Goal of the exercise
Copy out all of the records below, swapping "Vilnius" for "Kaunas" and keeping everything else the same. Leave the pictures out.

Stored rows

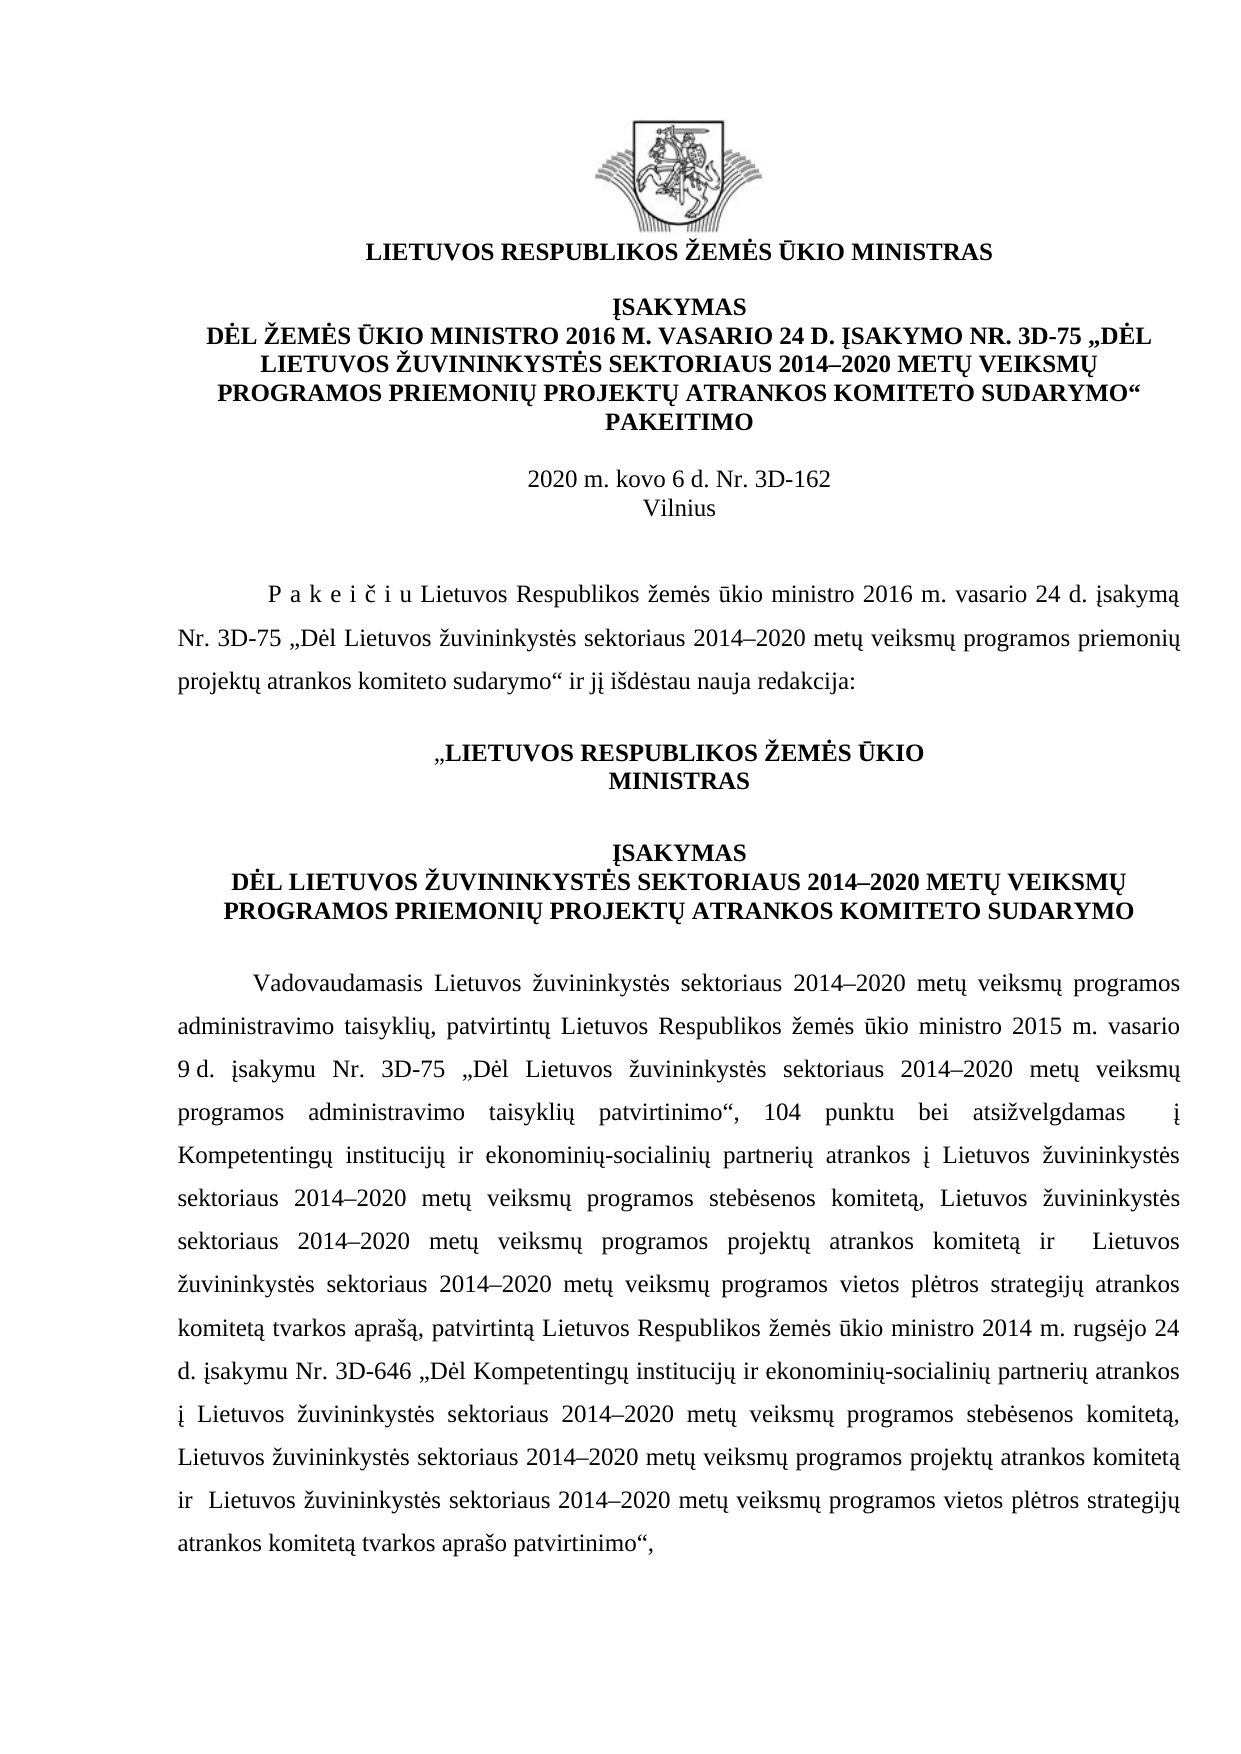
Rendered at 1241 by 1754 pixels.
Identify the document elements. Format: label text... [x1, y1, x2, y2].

text Vilnius [177, 493, 1181, 522]
text P a k e i č i u Lietuvos Respublikos žemės ūkio ministro 2016 m. vasario 24 d. įsakymą Nr. 3D-75 „Dėl Lietuvos žuvininkystės sektoriaus 2014–2020 metų veiksmų programos priemonių projektų atrankos komiteto sudarymo“ ir jį išdėstau nauja redakcija: [177, 579, 1181, 694]
text DĖL ŽEMĖS ŪKIO MINISTRO 2016 M. VASARIO 24 D. ĮSAKYMO NR. 3D-75 „DĖL LIETUVOS ŽUVININKYSTĖS SEKTORIAUS 2014–2020 METŲ VEIKSMŲ PROGRAMOS PRIEMONIŲ PROJEKTŲ ATRANKOS KOMITETO SUDARYMO“ PAKEITIMO [177, 321, 1181, 436]
text ĮSAKYMAS [177, 838, 1181, 867]
text Vadovaudamasis Lietuvos žuvininkystės sektoriaus 2014–2020 metų veiksmų programos administravimo taisyklių, patvirtintų Lietuvos Respublikos žemės ūkio ministro 2015 m. vasario 9 d. įsakymu Nr. 3D-75 „Dėl Lietuvos žuvininkystės sektoriaus 2014–2020 metų veiksmų programos administravimo taisyklių patvirtinimo“, 104 punktu bei atsižvelgdamas į Kompetentingų institucijų ir ekonominių-socialinių partnerių atrankos į Lietuvos žuvininkystės sektoriaus 2014–2020 metų veiksmų programos stebėsenos komitetą, Lietuvos žuvininkystės sektoriaus 2014–2020 metų veiksmų programos projektų atrankos komitetą ir Lietuvos žuvininkystės sektoriaus 2014–2020 metų veiksmų programos vietos plėtros strategijų atrankos komitetą tvarkos aprašą, patvirtintą Lietuvos Respublikos žemės ūkio ministro 2014 m. rugsėjo 24 d. įsakymu Nr. 3D-646 „Dėl Kompetentingų institucijų ir ekonominių-socialinių partnerių atrankos į Lietuvos žuvininkystės sektoriaus 2014–2020 metų veiksmų programos stebėsenos komitetą, Lietuvos žuvininkystės sektoriaus 2014–2020 metų veiksmų programos projektų atrankos komitetą ir Lietuvos žuvininkystės sektoriaus 2014–2020 metų veiksmų programos vietos plėtros strategijų atrankos komitetą tvarkos aprašo patvirtinimo“, [177, 968, 1181, 1557]
text DĖL LIETUVOS ŽUVININKYSTĖS SEKTORIAUS 2014–2020 METŲ VEIKSMŲ PROGRAMOS PRIEMONIŲ PROJEKTŲ ATRANKOS KOMITETO SUDARYMO [177, 867, 1181, 924]
text MINISTRAS [177, 766, 1181, 795]
text „LIETUVOS RESPUBLIKOS ŽEMĖS ŪKIO [177, 738, 1181, 766]
text LIETUVOS RESPUBLIKOS ŽEMĖS ŪKIO MINISTRAS [177, 237, 1181, 266]
text 2020 m. kovo 6 d. Nr. 3D-162 [177, 464, 1181, 493]
text ĮSAKYMAS [177, 292, 1181, 321]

In response
Rendered at 1241 by 1754 pixels.
Identify the document elements. Format: label text... [x1, y1, x2, y2].

text Kaunas [177, 493, 1181, 522]
text P a k e i č i u Lietuvos Respublikos žemės ūkio ministro 2016 m. vasario 24 d. įsakymą Nr. 3D-75 „Dėl Lietuvos žuvininkystės sektoriaus 2014–2020 metų veiksmų programos priemonių projektų atrankos komiteto sudarymo“ ir jį išdėstau nauja redakcija: [177, 579, 1181, 694]
text DĖL ŽEMĖS ŪKIO MINISTRO 2016 M. VASARIO 24 D. ĮSAKYMO NR. 3D-75 „DĖL LIETUVOS ŽUVININKYSTĖS SEKTORIAUS 2014–2020 METŲ VEIKSMŲ PROGRAMOS PRIEMONIŲ PROJEKTŲ ATRANKOS KOMITETO SUDARYMO“ PAKEITIMO [177, 321, 1181, 436]
text ĮSAKYMAS [177, 838, 1181, 867]
text Vadovaudamasis Lietuvos žuvininkystės sektoriaus 2014–2020 metų veiksmų programos administravimo taisyklių, patvirtintų Lietuvos Respublikos žemės ūkio ministro 2015 m. vasario 9 d. įsakymu Nr. 3D-75 „Dėl Lietuvos žuvininkystės sektoriaus 2014–2020 metų veiksmų programos administravimo taisyklių patvirtinimo“, 104 punktu bei atsižvelgdamas į Kompetentingų institucijų ir ekonominių-socialinių partnerių atrankos į Lietuvos žuvininkystės sektoriaus 2014–2020 metų veiksmų programos stebėsenos komitetą, Lietuvos žuvininkystės sektoriaus 2014–2020 metų veiksmų programos projektų atrankos komitetą ir Lietuvos žuvininkystės sektoriaus 2014–2020 metų veiksmų programos vietos plėtros strategijų atrankos komitetą tvarkos aprašą, patvirtintą Lietuvos Respublikos žemės ūkio ministro 2014 m. rugsėjo 24 d. įsakymu Nr. 3D-646 „Dėl Kompetentingų institucijų ir ekonominių-socialinių partnerių atrankos į Lietuvos žuvininkystės sektoriaus 2014–2020 metų veiksmų programos stebėsenos komitetą, Lietuvos žuvininkystės sektoriaus 2014–2020 metų veiksmų programos projektų atrankos komitetą ir Lietuvos žuvininkystės sektoriaus 2014–2020 metų veiksmų programos vietos plėtros strategijų atrankos komitetą tvarkos aprašo patvirtinimo“, [177, 968, 1181, 1557]
text DĖL LIETUVOS ŽUVININKYSTĖS SEKTORIAUS 2014–2020 METŲ VEIKSMŲ PROGRAMOS PRIEMONIŲ PROJEKTŲ ATRANKOS KOMITETO SUDARYMO [177, 867, 1181, 924]
text MINISTRAS [177, 766, 1181, 795]
text „LIETUVOS RESPUBLIKOS ŽEMĖS ŪKIO [177, 738, 1181, 766]
text LIETUVOS RESPUBLIKOS ŽEMĖS ŪKIO MINISTRAS [177, 237, 1181, 266]
text 2020 m. kovo 6 d. Nr. 3D-162 [177, 464, 1181, 493]
text ĮSAKYMAS [177, 292, 1181, 321]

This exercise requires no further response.